In all, companies in Business Standard’s sample saved nearly ₹1 lakh crore from the decline in interest rate in FY20 and FY21, which boosted India Inc’s bottom line, it stated, adding that as a result, India Inc’s interest burden eased despite a steady rise in overall corporate borrowings.
The combined interest burden for listed companies excluding banking, financial services, and insurance (BFSI) declined 7.3 percent between FY20 and FY22, even though there was a 12 percent rise in borrowings, BS further informed.
It is important to note that the analysis is based on a common sample of 963 companies ex-BFSI that are part of the BSE500, BSE MidCap and BSE SmallCap indices.
"The companies in the sample reported record-high gross borrowings of ₹36.08 lakh crore at the end of FY22, up 2.7 percent year-on-year (YoY) from ₹35.12 lakh crore. Their combined interest payment, however, declined 3 percent YoY to ₹2.51 lakh crore in FY22 from ₹2.59 lakh crore in FY21, and a record high of ₹2.71 lakh crore in FY20," noted the market daily.
It further pointed out that the combined net profit of these non-BFSI companies rose 63.6 percent YoY in FY22, even though their operating profit (or Ebitda) rose just 27.4 percent YoY, and combined net sales increased 31.1 percent YoY. The bounce in earnings growth came from the 3.1 percent YoY decline in interest cost and a slower 7.3 percent rise in depreciation allowance, it added.
According to BS, the two successive reductions in the policy rate by the RBI in 2020, coupled with a massive infusion of liquidity, resulted in a sharp decline in interest rate, benefitting all borrowers.

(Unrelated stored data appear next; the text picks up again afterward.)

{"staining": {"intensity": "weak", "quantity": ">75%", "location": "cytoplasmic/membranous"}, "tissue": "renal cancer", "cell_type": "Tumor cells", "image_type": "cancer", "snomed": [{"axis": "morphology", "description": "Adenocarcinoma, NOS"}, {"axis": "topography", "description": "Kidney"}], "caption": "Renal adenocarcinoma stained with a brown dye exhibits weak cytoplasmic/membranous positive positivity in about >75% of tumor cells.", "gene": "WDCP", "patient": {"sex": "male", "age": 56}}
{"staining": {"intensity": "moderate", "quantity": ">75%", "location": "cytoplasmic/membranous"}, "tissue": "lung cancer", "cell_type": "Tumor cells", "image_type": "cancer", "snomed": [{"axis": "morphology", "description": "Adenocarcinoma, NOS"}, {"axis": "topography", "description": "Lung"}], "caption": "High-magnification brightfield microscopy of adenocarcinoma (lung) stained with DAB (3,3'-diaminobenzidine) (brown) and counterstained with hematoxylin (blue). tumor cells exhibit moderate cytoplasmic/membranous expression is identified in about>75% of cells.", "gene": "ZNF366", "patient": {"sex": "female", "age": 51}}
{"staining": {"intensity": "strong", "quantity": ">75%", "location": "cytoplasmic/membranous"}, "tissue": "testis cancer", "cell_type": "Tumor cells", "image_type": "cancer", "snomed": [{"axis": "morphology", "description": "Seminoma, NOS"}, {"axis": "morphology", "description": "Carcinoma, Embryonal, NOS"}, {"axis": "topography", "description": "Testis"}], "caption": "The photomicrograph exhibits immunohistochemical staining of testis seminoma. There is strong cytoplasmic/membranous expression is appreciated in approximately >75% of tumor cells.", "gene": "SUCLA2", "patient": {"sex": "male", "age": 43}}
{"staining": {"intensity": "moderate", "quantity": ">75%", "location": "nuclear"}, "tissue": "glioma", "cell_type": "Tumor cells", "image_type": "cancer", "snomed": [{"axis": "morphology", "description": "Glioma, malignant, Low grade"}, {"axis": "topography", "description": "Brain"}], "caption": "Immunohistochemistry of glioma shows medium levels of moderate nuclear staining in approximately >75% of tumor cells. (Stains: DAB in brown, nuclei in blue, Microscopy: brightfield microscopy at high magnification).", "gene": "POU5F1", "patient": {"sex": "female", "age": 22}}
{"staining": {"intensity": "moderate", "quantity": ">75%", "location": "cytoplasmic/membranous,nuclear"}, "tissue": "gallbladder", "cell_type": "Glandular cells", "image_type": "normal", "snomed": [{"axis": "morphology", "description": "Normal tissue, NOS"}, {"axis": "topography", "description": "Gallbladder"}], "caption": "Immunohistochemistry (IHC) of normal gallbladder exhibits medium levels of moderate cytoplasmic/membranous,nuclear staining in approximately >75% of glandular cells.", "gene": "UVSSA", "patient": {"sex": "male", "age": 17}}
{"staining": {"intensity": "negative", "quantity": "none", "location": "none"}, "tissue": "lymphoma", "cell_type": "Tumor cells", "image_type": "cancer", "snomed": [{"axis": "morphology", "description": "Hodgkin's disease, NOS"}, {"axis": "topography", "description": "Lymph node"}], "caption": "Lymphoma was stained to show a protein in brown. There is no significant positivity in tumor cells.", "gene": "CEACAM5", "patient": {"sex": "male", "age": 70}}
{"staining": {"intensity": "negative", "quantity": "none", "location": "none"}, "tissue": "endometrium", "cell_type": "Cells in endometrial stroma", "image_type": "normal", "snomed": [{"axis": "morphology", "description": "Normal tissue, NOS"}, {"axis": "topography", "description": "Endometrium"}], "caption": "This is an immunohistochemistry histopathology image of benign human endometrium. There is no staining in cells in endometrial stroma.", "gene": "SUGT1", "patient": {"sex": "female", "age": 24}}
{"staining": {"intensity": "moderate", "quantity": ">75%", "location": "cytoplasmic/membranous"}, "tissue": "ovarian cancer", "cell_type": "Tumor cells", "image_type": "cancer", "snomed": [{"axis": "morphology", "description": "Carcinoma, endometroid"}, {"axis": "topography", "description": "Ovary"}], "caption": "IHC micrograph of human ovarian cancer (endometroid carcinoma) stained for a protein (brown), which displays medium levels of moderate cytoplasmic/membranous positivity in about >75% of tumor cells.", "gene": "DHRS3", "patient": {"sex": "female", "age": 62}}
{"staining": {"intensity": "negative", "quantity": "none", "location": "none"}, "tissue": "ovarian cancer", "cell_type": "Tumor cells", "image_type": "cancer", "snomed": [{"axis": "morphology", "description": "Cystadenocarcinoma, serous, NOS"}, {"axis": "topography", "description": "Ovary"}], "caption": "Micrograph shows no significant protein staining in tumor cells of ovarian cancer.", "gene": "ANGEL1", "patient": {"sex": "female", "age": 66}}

“The overall corporate earnings in FY23 will be at least 15-20 percent lower than what the market expected at the beginning of the current fiscal. The earnings will be affected by a host of factors, including lower top-line growth, higher input price, and rise in borrowing costs,” said Dhananjay Sinha, managing director and chief strategist at JM Institutional Equity told BS.
"The rate hikes are expected to raise banks’ costs of funds as well, but market participants expect them to more than makeup for it by raising lending rates. The risk is that a rise in lending rates could lower demand for retail credit even as higher inflation hits growth in their loan book," stated the BS report.